Ruth Bader Ginsburg is educated, she has middle class breeding, and she has a loving marriage; Rita O’Grady lives in a government subsidised low income flat, she is uneducated, and her husband is not convinced of her cause. Would America have tolerated a strike led by women like Rita O’Grady? Would such a thing even be possible? These counterfactual questions have been dogging me as I have been thinking about these films in contrast to one another. The fact is that America and Great Britain both achieved pay parity around the same time, through completely different mechanisms. Was this historical and sociological destiny? 
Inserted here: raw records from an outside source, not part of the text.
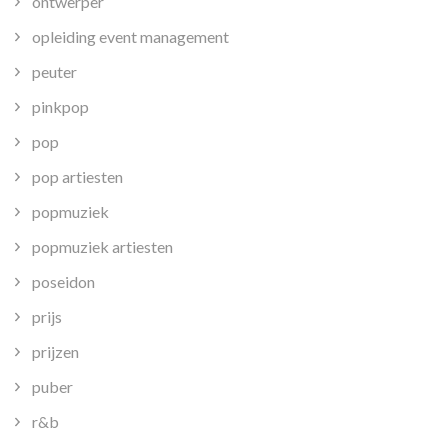
ontwerper
opleiding event management
peuter
pinkpop
pop
pop artiesten
popmuziek
popmuziek artiesten
poseidon
prijs
prijzen
puber
r&b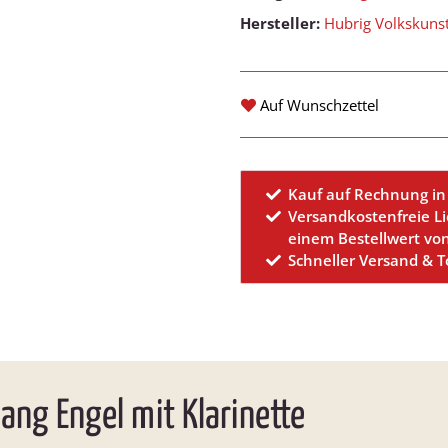
Hersteller:
Hubrig Volkskun
Auf Wunschzettel
Kauf auf Rechnung in
Versandkostenfreie L
einem Bestellwert vo
Schneller Versand & 
ng Engel mit Klarinette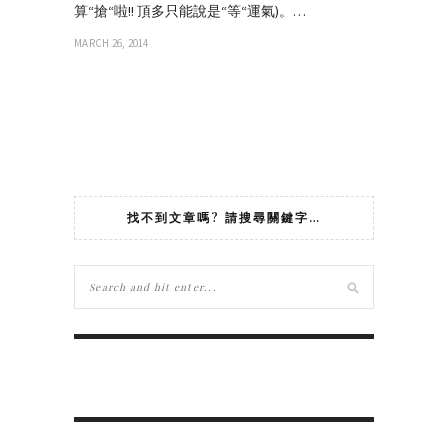
算“搶“啦!! 頂多只能說是“等“運氣)。…
MARCH 26, 2014
找不到文章嗎? 請搜尋關鍵字…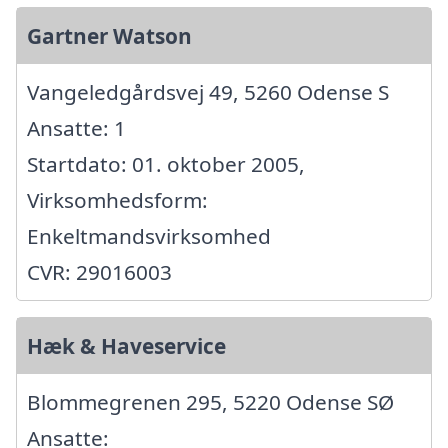
Gartner Watson
Vangeledgårdsvej 49, 5260 Odense S
Ansatte: 1
Startdato: 01. oktober 2005,
Virksomhedsform:
Enkeltmandsvirksomhed
CVR: 29016003
Hæk & Haveservice
Blommegrenen 295, 5220 Odense SØ
Ansatte: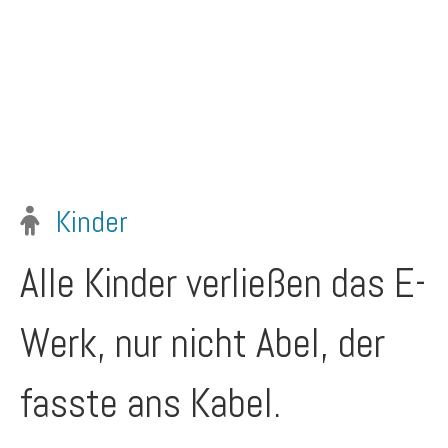
Kinder
Alle Kinder verließen das E-
Werk, nur nicht Abel, der
fasste ans Kabel.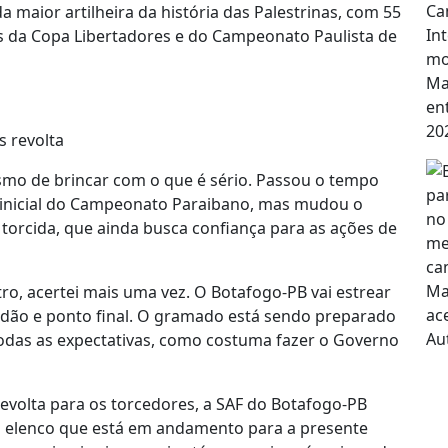
a maior artilheira da história das Palestrinas, com 55
ulos da Copa Libertadores e do Campeonato Paulista de
s revolta
mo de brincar com o que é sério. Passou o tempo
 inicial do Campeonato Paraibano, mas mudou o
 torcida, que ainda busca confiança para as ações de
ro, acertei mais uma vez. O Botafogo-PB vai estrear
dão e ponto final. O gramado está sendo preparado
todas as expectativas, como costuma fazer o Governo
revolta para os torcedores, a SAF do Botafogo-PB
o elenco que está em andamento para a presente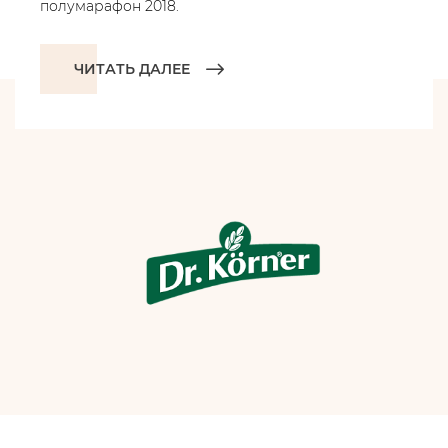
полумарафон 2018.
ЧИТАТЬ ДАЛЕЕ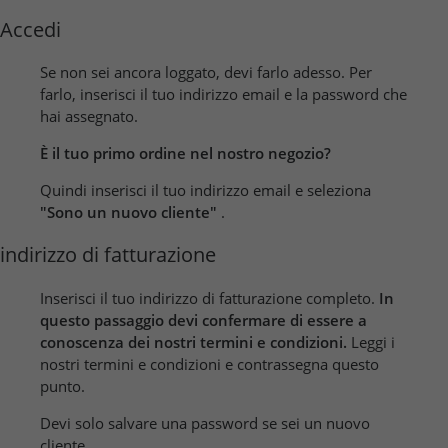
Accedi
Se non sei ancora loggato, devi farlo adesso. Per
farlo, inserisci il tuo indirizzo email e la password che
hai assegnato.
È il tuo primo ordine nel nostro negozio?
Quindi inserisci il tuo indirizzo email e seleziona
"Sono un nuovo cliente"
.
indirizzo di fatturazione
Inserisci il tuo indirizzo di fatturazione completo.
In
questo passaggio devi confermare di essere a
conoscenza dei nostri termini e condizioni.
Leggi i
nostri termini e condizioni e contrassegna questo
punto.
Devi solo salvare una password se sei un nuovo
cliente.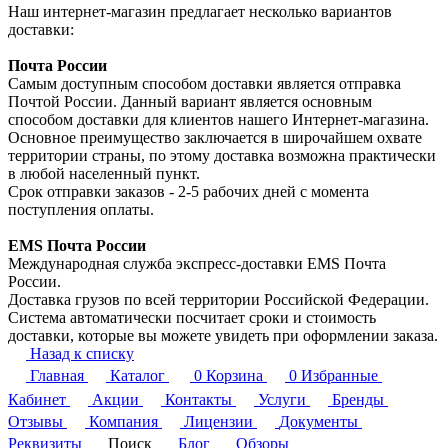
Наш интернет-магазин предлагает несколько вариантов
доставки:
Почта России
Самым доступным способом доставки является отправка
Почтой России. Данный вариант является основным
способом доставки для клиентов нашего Интернет-магазина.
Основное преимущество заключается в широчайшем охвате
территории страны, по этому доставка возможна практически
в любой населенный пункт.
Срок отправки заказов - 2-5 рабочих дней с момента
поступления оплаты.
EMS Почта России
Международная служба экспресс-доставки EMS Почта
России.
Доставка грузов по всей территории Российской Федерации.
Система автоматически посчитает сроки и стоимость
доставки, которые вы можете увидеть при оформлении заказа.
Назад к списку
Главная
Каталог
0
Корзина
0
Избранные
Кабинет
Акции
Контакты
Услуги
Бренды
Отзывы
Компания
Лицензии
Документы
Реквизиты
Поиск
Блог
Обзоры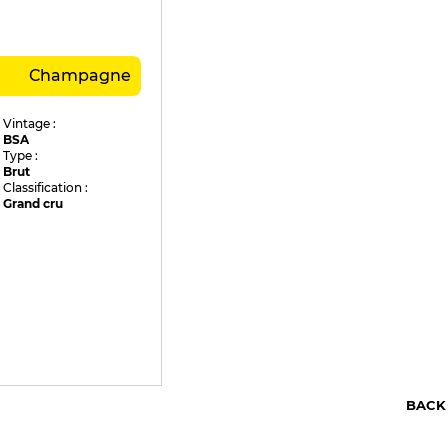
Champagne
Vintage :
BSA
Type :
Brut
Classification :
Grand cru
BACK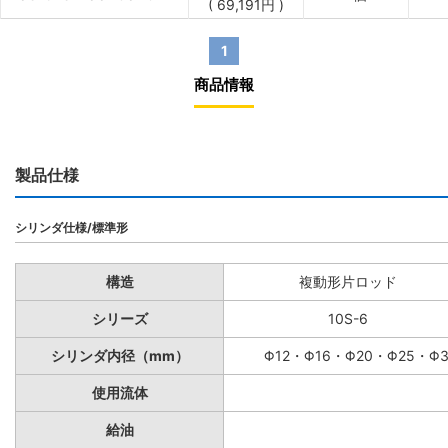
(
69,191
円
)
1
商品情報
製品仕様
シリンダ仕様/標準形
構造
複動形片ロッド
シリーズ
10S-6
シリンダ内径（mm）
Φ12・Φ16・Φ20・Φ25・Φ
使用流体
給油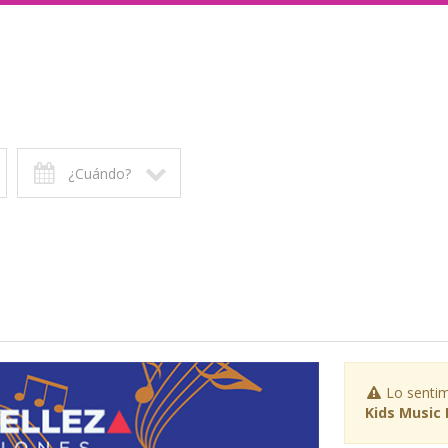
¿Cuándo?
Lo sentim
Kids Music 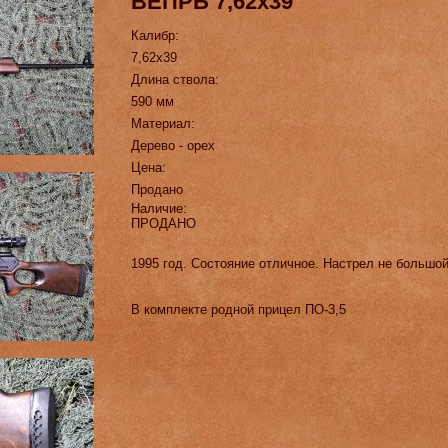
ВЕПРЬ 7,62х39
Калибр:
7,62х39
Длина ствола:
590 мм
Материал:
Дерево - орех
Цена:
Продано
Наличие:
ПРОДАНО
1995 год. Состояние отличное. Настрел не большой
В комплекте родной прицел ПО-3,5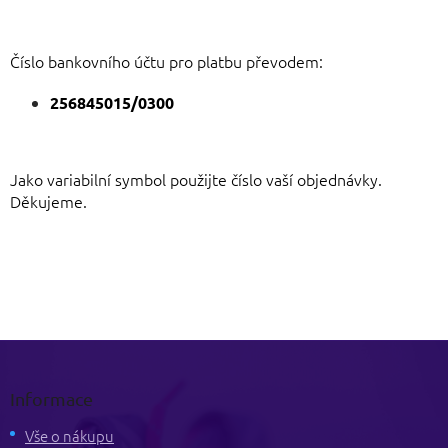
Číslo bankovního účtu pro platbu převodem:
256845015/0300
Jako variabilní symbol použijte číslo vaší objednávky.
Děkujeme.
Z
á
p
Informace
a
t
Vše o nákupu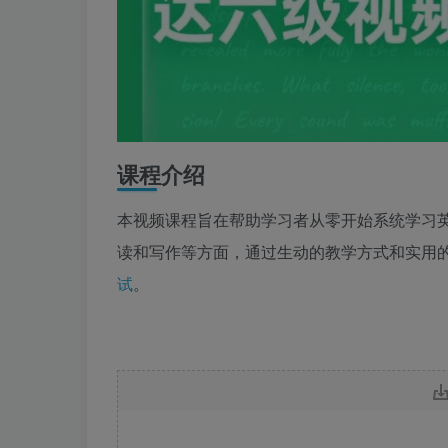
课程介绍
本视频课程旨在帮助学习者从零开始系统学习
读和写作等方面，通过生动的教学方式和实用
试
。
Of course, I use the phrase “pay parity” loosely. Despite corrective legislation, women continue to make less than men, for a variety of reasons, and so the struggle continues. We are seeing another crusade play out right now as workers once again argue that their labour should be rewarded with safety, appropriate remuneration, and dignity. These films help us to see the progress that has been made, and give us some inspirational figures to cling on to, but it is clear that the end of a film is not the end of a movement. We honour the women portrayed in these movies by respecting the struggle that we are witnessing now, so for their sakes, stand in solidarity with essential workers, and do not cross the picket lines.